**What you will do**
Can you retype the section of the paleoclimate correlation summary starting with "It compares the" and going on through "over method selection.", word for word?

**Extract provided**

# Correlating Paleoclimate Time Series: Sources of Uncertainty and   Potential Pitfalls

**Authors:** Jasper G. Franke, Reik V. Donner

arXiv: 1903.11865 · 2019-03-29

## TL;DR

This paper evaluates methods for correlating irregular, uncertain paleoclimate time series, finding that interpolation-based approaches generally outperform downsampling, with the specific series features being more influential than the method choice.

## Contribution

It compares the performance of different correlation estimation methods for paleoclimate records, highlighting the importance of series features over method selection.

## Key findings

- Interpolation methods yield better accuracy and precision.
- Series features like observation count and persistence are more influential.
- Observation time uncertainty adds less error than sampling irregularities.

**Recorded information**
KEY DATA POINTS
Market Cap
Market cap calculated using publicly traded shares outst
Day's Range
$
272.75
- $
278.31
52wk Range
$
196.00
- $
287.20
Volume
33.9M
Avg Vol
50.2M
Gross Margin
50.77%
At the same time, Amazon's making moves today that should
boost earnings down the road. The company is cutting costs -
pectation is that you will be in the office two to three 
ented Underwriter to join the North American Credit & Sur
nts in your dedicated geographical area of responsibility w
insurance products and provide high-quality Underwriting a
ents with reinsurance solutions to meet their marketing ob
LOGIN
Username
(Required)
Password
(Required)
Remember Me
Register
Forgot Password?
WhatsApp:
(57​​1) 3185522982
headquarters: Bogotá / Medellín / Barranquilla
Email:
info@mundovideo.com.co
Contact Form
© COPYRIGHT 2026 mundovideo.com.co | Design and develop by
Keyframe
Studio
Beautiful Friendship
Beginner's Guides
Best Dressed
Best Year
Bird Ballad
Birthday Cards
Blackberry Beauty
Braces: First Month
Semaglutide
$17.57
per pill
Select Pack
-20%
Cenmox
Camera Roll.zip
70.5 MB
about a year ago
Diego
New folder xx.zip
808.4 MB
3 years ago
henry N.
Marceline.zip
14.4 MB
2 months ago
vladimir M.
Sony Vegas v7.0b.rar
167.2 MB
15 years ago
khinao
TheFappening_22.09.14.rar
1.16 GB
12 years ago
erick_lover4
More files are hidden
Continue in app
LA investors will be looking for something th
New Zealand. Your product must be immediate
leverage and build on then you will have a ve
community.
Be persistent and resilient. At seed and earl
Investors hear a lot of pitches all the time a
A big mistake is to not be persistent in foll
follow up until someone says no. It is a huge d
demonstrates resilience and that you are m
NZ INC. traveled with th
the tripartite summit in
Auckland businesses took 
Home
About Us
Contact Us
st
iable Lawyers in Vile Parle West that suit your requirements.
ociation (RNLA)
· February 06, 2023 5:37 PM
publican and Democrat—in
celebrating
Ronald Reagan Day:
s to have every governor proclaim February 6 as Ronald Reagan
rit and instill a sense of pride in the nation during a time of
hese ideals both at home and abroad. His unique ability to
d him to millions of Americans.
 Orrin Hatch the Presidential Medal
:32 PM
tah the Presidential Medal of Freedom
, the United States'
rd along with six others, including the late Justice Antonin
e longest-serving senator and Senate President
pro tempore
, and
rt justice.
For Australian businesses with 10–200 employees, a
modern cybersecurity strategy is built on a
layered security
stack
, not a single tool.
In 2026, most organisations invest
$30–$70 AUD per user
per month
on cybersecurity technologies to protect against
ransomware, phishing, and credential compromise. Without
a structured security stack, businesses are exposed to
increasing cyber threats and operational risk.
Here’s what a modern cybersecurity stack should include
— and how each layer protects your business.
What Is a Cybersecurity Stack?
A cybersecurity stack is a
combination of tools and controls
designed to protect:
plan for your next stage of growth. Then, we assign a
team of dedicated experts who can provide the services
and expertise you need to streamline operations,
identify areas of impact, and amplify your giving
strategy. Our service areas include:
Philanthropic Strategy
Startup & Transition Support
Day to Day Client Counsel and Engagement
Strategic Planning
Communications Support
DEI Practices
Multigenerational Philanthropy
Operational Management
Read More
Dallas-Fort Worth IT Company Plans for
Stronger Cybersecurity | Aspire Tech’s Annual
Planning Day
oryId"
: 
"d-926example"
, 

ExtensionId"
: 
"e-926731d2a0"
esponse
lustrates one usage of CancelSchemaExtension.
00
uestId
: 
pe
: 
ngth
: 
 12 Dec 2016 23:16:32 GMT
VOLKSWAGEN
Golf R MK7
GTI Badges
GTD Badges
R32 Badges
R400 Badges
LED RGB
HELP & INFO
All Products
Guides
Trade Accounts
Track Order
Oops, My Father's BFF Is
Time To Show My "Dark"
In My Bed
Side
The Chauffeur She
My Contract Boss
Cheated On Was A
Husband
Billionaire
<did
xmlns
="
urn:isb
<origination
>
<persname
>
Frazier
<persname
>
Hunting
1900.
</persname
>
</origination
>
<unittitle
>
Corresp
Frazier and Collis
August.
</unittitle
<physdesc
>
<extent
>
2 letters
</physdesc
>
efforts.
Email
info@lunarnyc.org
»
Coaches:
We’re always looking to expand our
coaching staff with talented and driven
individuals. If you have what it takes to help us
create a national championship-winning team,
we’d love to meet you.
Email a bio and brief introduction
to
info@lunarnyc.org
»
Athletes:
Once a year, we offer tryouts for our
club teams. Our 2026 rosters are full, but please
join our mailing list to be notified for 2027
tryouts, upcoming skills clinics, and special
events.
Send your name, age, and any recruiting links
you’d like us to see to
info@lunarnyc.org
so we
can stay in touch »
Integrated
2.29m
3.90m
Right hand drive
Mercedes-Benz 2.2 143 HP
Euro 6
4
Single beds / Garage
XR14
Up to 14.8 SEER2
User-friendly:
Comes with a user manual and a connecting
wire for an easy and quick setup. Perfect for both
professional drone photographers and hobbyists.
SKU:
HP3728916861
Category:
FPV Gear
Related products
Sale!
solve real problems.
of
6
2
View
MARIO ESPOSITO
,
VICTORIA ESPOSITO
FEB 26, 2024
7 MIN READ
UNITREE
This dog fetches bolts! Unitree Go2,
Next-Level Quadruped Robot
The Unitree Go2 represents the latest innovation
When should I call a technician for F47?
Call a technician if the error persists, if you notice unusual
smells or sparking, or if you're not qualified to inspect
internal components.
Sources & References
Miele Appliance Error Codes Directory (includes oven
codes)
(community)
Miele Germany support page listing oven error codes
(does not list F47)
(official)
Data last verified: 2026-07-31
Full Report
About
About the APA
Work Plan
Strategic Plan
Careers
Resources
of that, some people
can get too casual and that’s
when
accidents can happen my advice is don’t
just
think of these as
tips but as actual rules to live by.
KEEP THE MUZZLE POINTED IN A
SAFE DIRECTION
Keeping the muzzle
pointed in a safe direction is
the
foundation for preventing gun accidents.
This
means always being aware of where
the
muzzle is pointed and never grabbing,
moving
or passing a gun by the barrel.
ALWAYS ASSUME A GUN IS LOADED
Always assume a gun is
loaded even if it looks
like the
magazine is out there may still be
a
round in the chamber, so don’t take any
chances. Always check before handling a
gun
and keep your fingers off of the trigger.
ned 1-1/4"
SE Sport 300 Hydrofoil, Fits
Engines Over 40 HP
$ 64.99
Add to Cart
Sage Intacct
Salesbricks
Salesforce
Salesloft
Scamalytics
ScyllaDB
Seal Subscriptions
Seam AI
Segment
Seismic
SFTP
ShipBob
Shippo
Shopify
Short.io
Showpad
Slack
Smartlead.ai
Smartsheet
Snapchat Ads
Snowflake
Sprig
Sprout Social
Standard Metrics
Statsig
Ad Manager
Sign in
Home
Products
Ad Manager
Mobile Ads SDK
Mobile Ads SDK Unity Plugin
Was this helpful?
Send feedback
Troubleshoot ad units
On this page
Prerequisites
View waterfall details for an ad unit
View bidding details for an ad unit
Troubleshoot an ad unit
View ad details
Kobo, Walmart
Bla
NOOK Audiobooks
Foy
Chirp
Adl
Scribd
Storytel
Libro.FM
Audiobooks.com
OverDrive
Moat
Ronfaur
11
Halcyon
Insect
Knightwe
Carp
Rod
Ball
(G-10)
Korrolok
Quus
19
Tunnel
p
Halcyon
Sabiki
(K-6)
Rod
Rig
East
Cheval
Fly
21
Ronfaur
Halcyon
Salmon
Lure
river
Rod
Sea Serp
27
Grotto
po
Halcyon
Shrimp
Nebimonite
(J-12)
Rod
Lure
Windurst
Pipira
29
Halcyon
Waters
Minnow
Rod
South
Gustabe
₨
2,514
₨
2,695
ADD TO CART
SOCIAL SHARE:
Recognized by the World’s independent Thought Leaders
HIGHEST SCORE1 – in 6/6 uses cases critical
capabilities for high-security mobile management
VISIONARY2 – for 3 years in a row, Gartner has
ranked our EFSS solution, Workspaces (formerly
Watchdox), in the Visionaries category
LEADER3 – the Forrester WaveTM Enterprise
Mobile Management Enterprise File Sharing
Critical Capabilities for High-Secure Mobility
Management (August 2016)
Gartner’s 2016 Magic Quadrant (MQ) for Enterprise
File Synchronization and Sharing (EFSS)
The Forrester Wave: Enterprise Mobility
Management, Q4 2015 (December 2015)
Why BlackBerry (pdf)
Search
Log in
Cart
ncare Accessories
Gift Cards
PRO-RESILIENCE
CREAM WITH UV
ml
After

**Written answer**
It compares the performance of different correlation estimation methods for paleoclimate records, highlighting the importance of series features over method selection.